** Supplied entries follows **

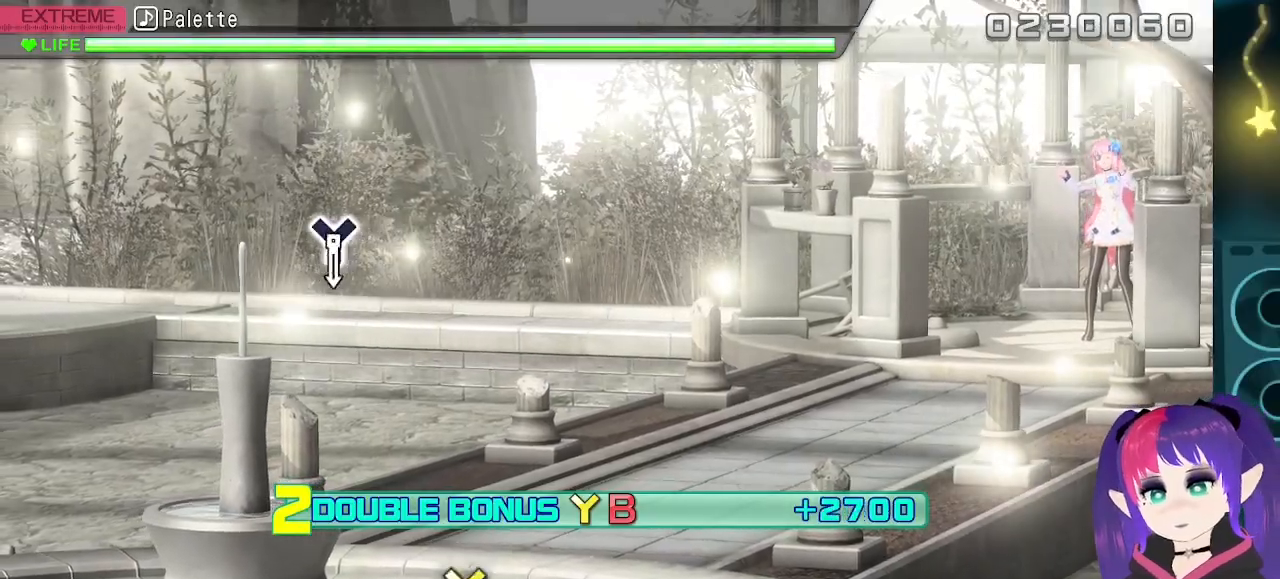
{"buttons": [], "events": [[450, "B", "up"], [450, "DPAD_UP", "up"]]}
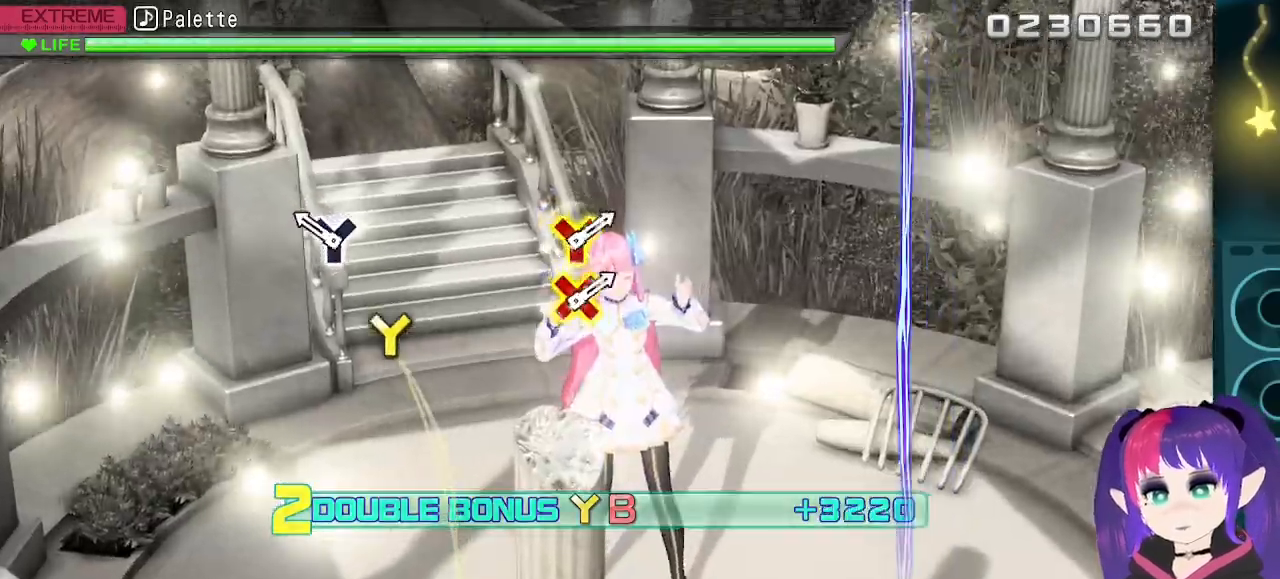
{"buttons": [], "events": [[250, "Y", "down"], [450, "Y", "up"]]}
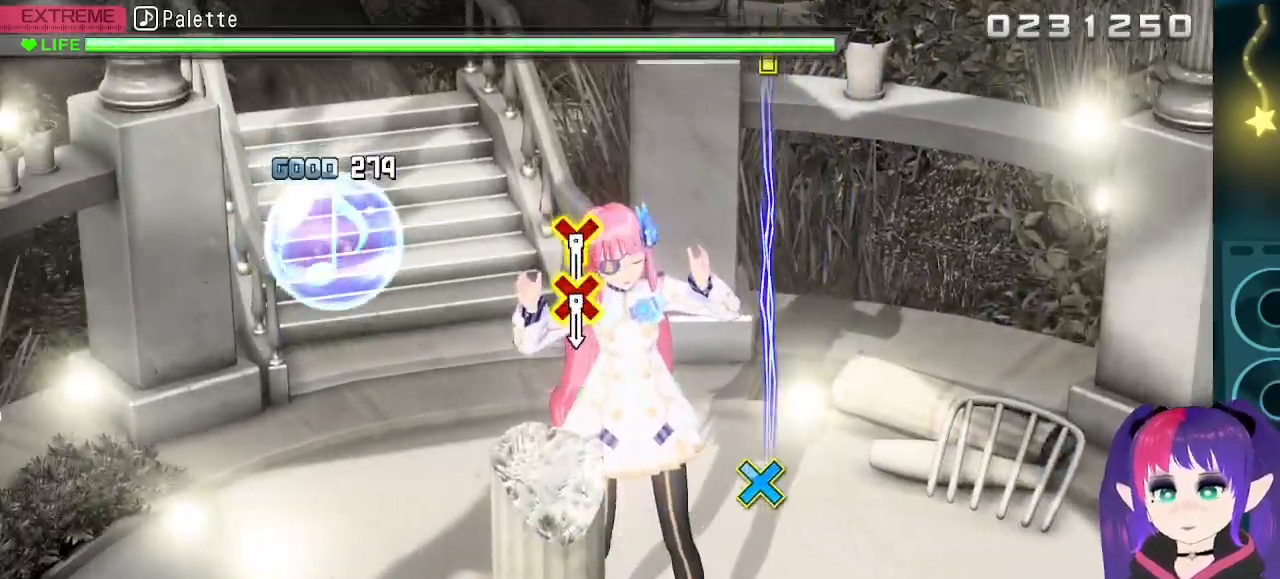
{"buttons": [], "events": []}
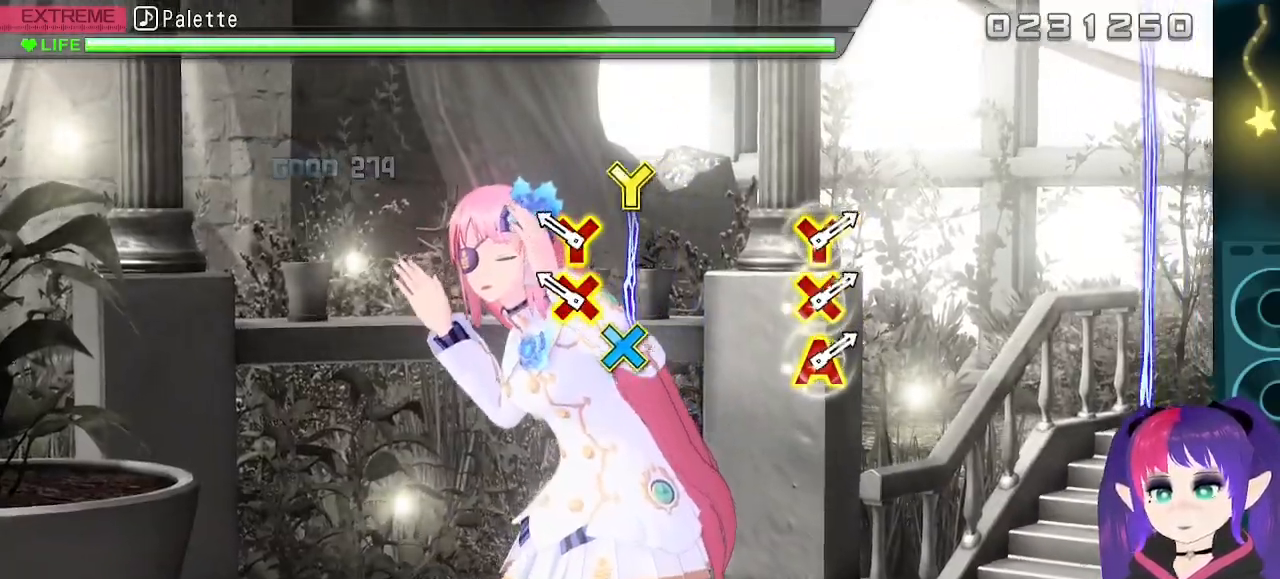
{"buttons": [], "events": [[183, "DPAD_LEFT", "down"], [183, "Y", "down"], [433, "DPAD_LEFT", "up"], [433, "Y", "up"]]}
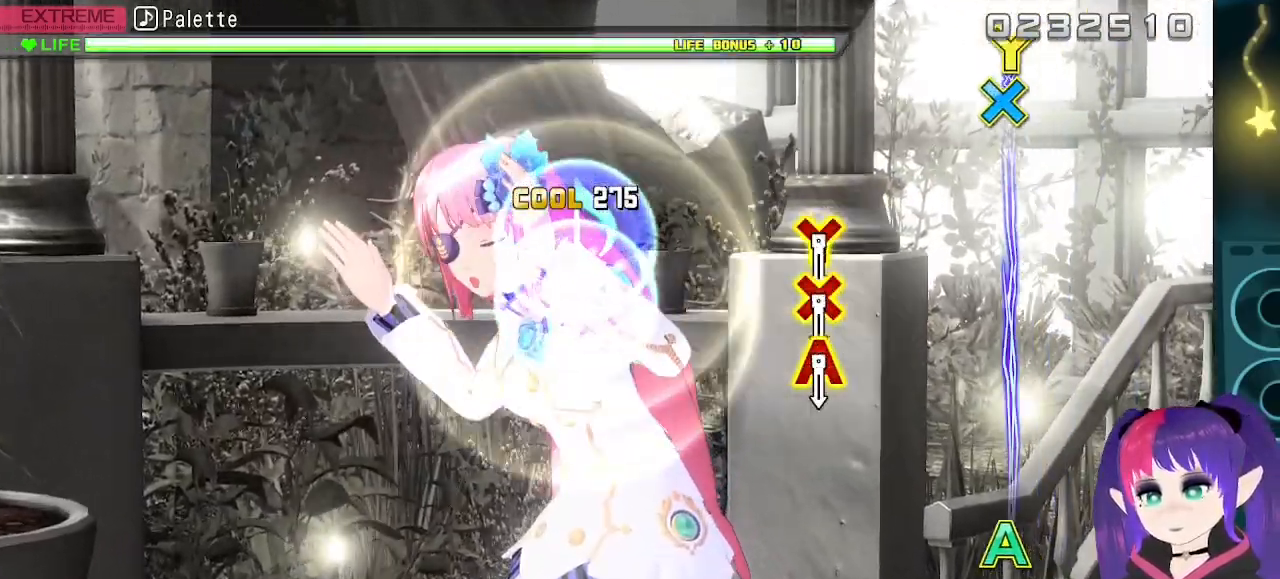
{"buttons": [], "events": []}
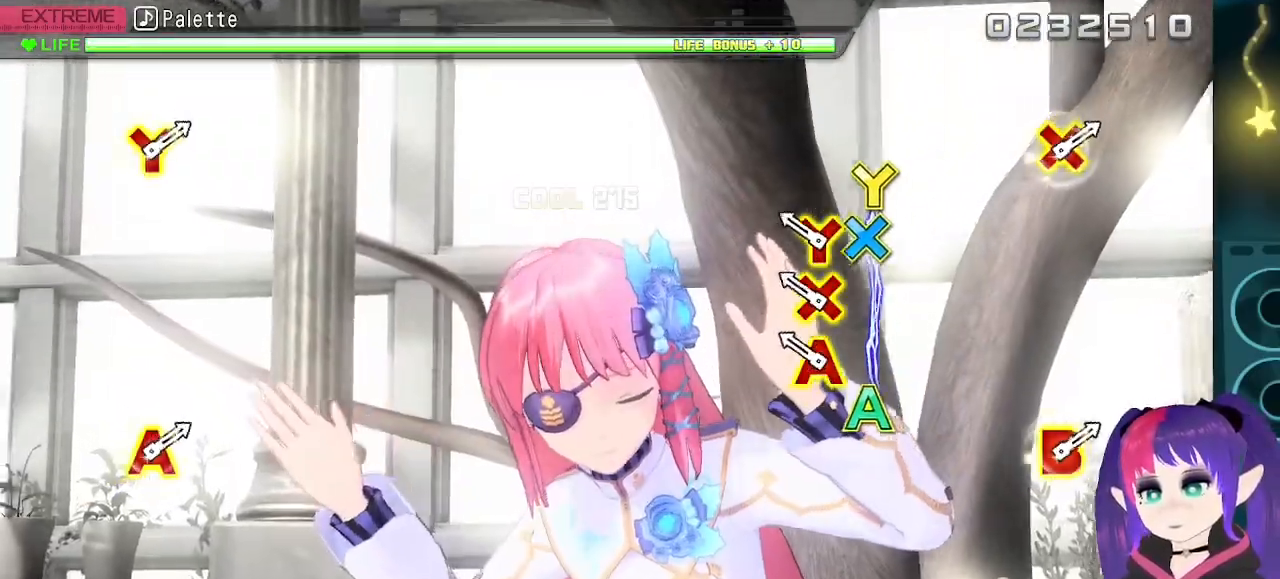
{"buttons": [], "events": [[183, "X", "down"], [200, "DPAD_UP", "down"], [233, "A", "down"], [450, "DPAD_UP", "up"], [483, "A", "up"], [483, "X", "up"]]}
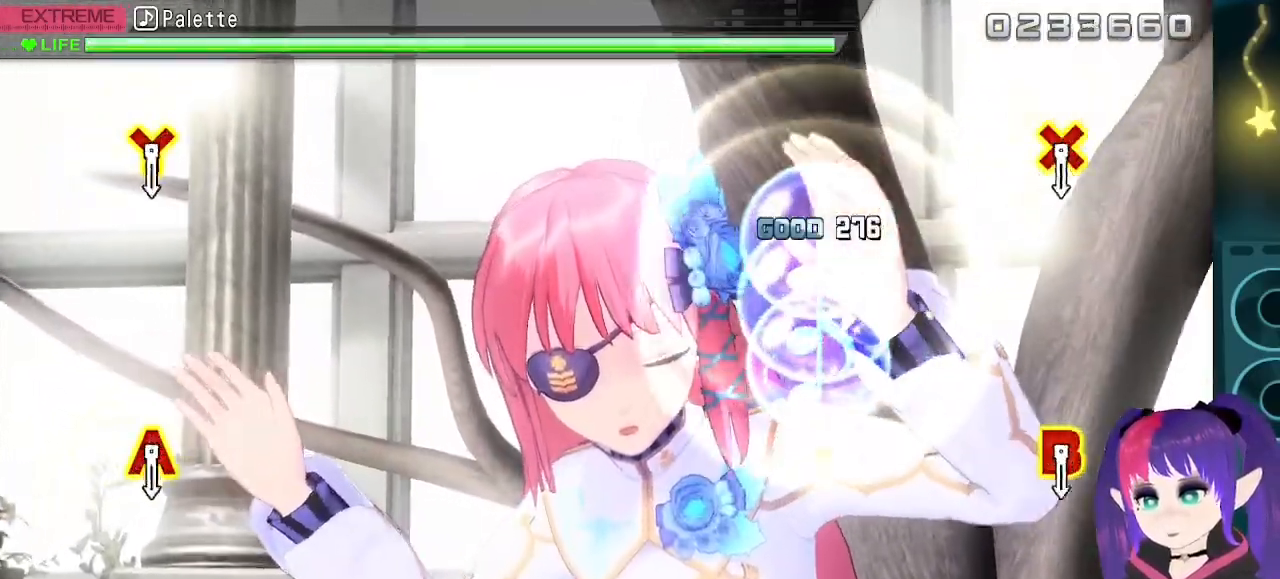
{"buttons": [], "events": []}
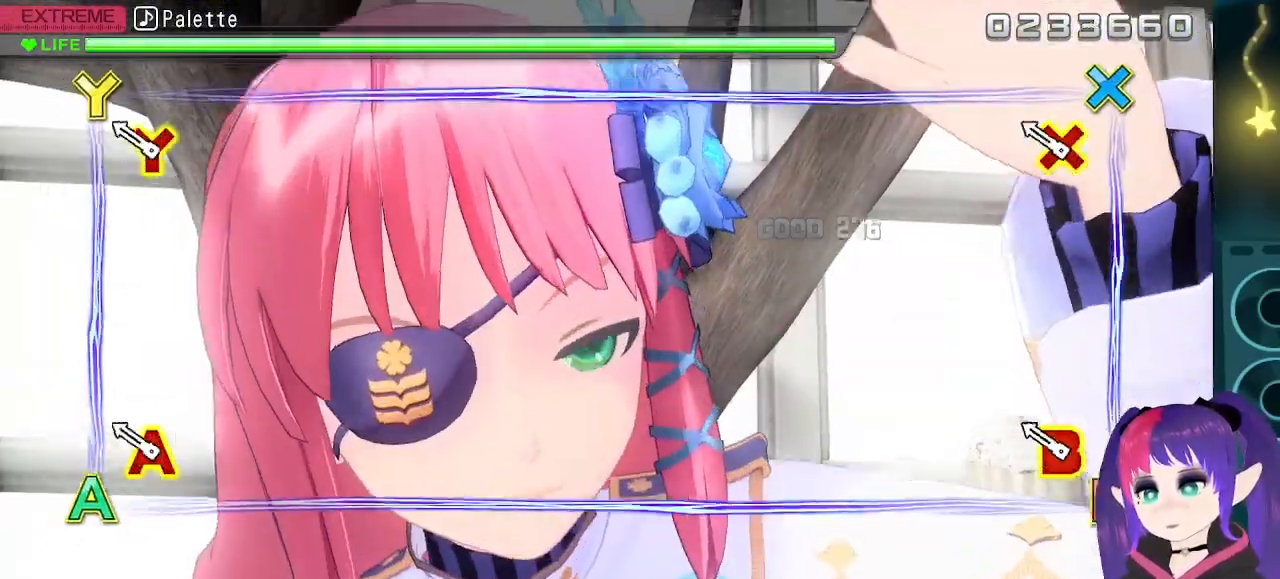
{"buttons": ["R2"], "events": [[167, "R2", "down"]]}
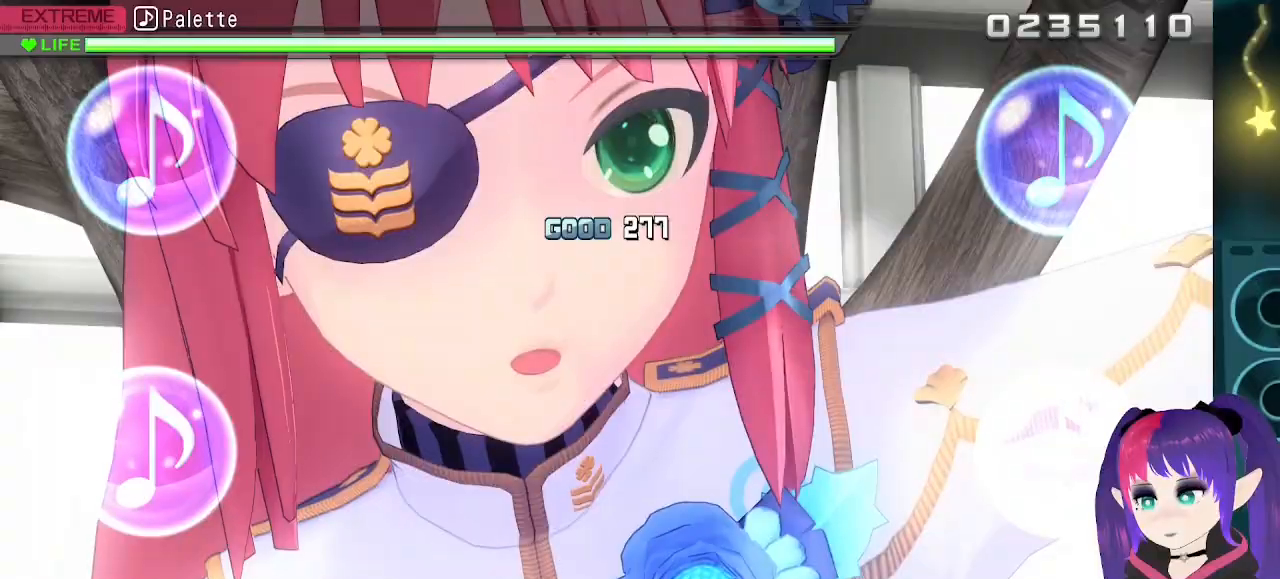
{"buttons": ["R2"], "events": []}
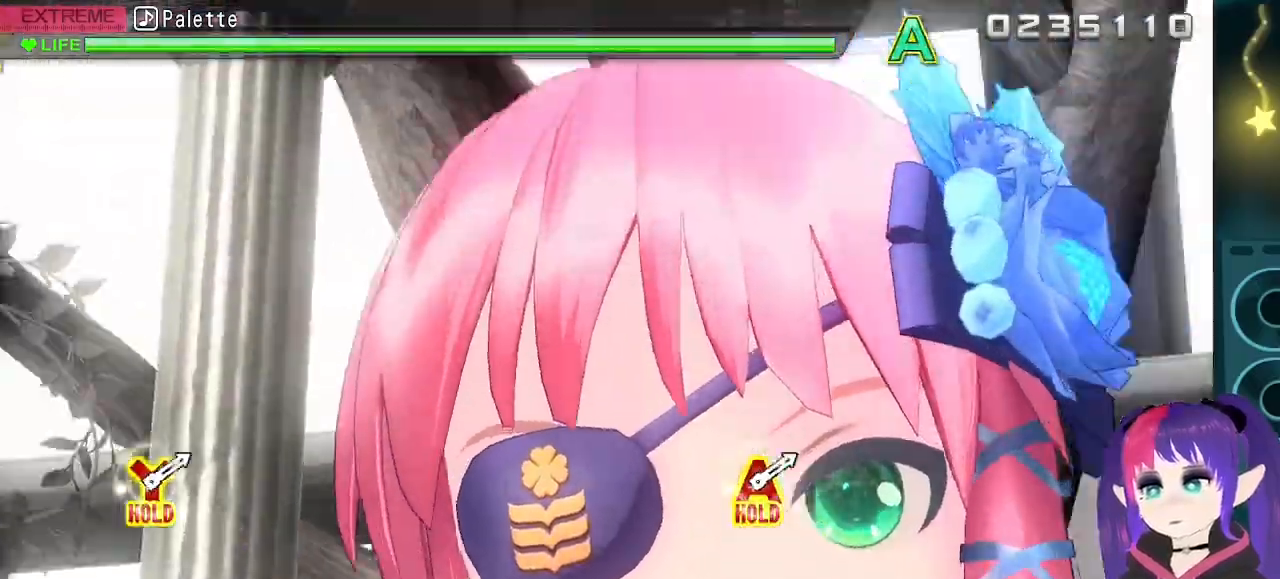
{"buttons": [], "events": [[500, "R2", "up"]]}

** End of Supplied entries **

The task -> Give the records above again in full and exactly, but exclude every picture.

Problem solution ->
{"buttons": [], "events": [[450, "B", "up"], [450, "DPAD_UP", "up"]]}
{"buttons": [], "events": [[250, "Y", "down"], [450, "Y", "up"]]}
{"buttons": [], "events": []}
{"buttons": [], "events": [[183, "DPAD_LEFT", "down"], [183, "Y", "down"], [433, "DPAD_LEFT", "up"], [433, "Y", "up"]]}
{"buttons": [], "events": []}
{"buttons": [], "events": [[183, "X", "down"], [200, "DPAD_UP", "down"], [233, "A", "down"], [450, "DPAD_UP", "up"], [483, "A", "up"], [483, "X", "up"]]}
{"buttons": [], "events": []}
{"buttons": ["R2"], "events": [[167, "R2", "down"]]}
{"buttons": ["R2"], "events": []}
{"buttons": [], "events": [[500, "R2", "up"]]}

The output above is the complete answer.